→ **PROBLEM REQUIREMENTS**
Find every line in the items below that contains the word "feedbacks", and copy each of those lines. Treat uppercase and lowercase letters as different.

→ **RECORDS FOR PROCESSING**
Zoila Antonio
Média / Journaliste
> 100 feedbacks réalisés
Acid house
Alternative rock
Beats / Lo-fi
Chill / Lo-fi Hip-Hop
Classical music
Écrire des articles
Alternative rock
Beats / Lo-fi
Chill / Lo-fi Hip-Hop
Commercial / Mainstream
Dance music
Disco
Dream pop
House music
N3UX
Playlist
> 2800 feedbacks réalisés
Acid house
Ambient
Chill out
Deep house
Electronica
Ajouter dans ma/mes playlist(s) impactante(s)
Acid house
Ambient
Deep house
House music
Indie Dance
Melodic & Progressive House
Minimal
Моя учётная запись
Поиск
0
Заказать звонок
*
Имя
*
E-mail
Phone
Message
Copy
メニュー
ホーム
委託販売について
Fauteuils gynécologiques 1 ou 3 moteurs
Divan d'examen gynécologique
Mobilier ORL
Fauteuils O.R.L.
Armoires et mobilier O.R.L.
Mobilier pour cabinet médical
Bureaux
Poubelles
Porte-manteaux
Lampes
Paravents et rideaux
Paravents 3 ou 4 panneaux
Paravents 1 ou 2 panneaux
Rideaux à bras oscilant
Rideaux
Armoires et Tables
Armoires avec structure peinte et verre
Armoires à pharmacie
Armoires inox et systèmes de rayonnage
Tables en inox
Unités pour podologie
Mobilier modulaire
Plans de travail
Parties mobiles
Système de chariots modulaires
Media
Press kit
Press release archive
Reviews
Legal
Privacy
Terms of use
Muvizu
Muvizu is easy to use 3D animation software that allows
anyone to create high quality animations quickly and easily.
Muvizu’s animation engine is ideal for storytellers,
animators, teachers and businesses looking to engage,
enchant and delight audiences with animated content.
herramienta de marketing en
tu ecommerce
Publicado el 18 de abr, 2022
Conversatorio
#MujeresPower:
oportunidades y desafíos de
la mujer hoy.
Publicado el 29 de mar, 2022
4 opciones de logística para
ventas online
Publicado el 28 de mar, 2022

→ **ANSWER FOR THE TASK**
> 100 feedbacks réalisés
> 2800 feedbacks réalisés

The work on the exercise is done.